2015 GSA Annual Meeting in Baltimore, Maryland, USA (1-4 November 2015)

Paper No. 130-7
Presentation Time: 9:00 AM-6:30 PM

LIVE/DEAD ANALYSIS OF MOLLUSCAN COMMUNITIES IN IMPACTED TEMPERATE LACUSTRINE ECOSYSTEMS: HIGH FIDELITY IN REMEDIATED LAKES AND EVIDENCE OF ANTHROPOGENIC IMPACT


SBARDELLA, Claire A., Geology, Washington and Lee University, 303 White St, apt. 303, Lexington, VA 24450, LEONARD-PINGEL, Jill, Geology Department, Washington and Lee University, Lexington, VA 24450 and MICHELSON, Andrew V., The Department of the Geophysical Sciences, The University of Chicago, 5734 S. Ellis Avenue, Chicago, IL 60637, sbardellac17@mail.wlu.edu

Anthropogenic impacts, including eutrophication, overfishing, and pollutants, cause degradation of lacustrine ecosystems. Understanding and providing a historic record of these impacts and their affect on aquatic communities is essential for conservation. Comparison of living assemblages with death assemblages is one way to quantify the history of human impact. The fidelity of living and death assemblages is high in a variety of pristine environments and much lower in impacted environments, but live/dead comparisons specific to temperate freshwater lakes remain undone. To address this knowledge gap, we quantified the differences in species richness, community evenness, rank order, and taxonomic similarity for living and death assemblages of mollusks collected as grab samples from four lakes in Wisconsin: two remediated and two impacted. Samples from the impacted lakes have the lowest species richness, are the most uneven, and have the lowest live/dead agreement. Despite the ephemeral nature of the live samples, live/dead agreement in samples from the remediated lakes is generally good, with results similar to those of live/dead comparisons completed with ostrocods found in undisturbed, tropical lakes.

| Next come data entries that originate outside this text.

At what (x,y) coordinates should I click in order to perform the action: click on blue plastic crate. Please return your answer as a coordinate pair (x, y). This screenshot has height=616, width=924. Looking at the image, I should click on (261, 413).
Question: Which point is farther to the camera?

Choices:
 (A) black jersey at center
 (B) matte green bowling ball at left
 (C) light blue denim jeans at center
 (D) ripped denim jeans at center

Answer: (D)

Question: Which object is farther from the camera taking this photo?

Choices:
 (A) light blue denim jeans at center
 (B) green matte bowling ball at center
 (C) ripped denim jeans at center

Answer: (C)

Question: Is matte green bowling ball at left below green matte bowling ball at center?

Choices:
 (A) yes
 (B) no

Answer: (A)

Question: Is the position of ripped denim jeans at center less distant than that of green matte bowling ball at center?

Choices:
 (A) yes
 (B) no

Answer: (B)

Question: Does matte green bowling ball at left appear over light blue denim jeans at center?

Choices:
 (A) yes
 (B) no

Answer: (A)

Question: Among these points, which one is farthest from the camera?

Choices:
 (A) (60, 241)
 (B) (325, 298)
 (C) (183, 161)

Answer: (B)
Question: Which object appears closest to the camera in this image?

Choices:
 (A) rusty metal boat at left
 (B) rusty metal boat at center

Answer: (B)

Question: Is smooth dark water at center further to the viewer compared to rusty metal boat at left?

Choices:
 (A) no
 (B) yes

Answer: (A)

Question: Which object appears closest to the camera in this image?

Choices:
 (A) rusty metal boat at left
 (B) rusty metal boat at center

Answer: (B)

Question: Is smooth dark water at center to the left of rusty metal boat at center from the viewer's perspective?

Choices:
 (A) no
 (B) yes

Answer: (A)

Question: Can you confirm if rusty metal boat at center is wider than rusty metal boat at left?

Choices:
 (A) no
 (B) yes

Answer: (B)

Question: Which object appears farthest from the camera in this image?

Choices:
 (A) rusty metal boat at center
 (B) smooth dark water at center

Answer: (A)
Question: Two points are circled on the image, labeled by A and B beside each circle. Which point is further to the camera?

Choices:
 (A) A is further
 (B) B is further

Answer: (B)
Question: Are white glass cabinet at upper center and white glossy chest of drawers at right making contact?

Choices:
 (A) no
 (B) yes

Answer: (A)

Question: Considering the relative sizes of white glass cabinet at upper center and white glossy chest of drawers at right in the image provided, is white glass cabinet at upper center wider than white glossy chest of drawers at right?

Our preliminary results suggest that live/dead comparisons of molluscan assemblages from lacustrine environments provide a useful measure of anthropogenic impact, and that these assemblages may provide a historical record when collected from cores. Additionally, results suggest that remediation attempts are successful in maintaining molluscan communities. However, sampling pristine lakes can augment our analysis of the gradient of human impact, and collection of cores can provide a more meaningful historic baseline from which to measure human impact.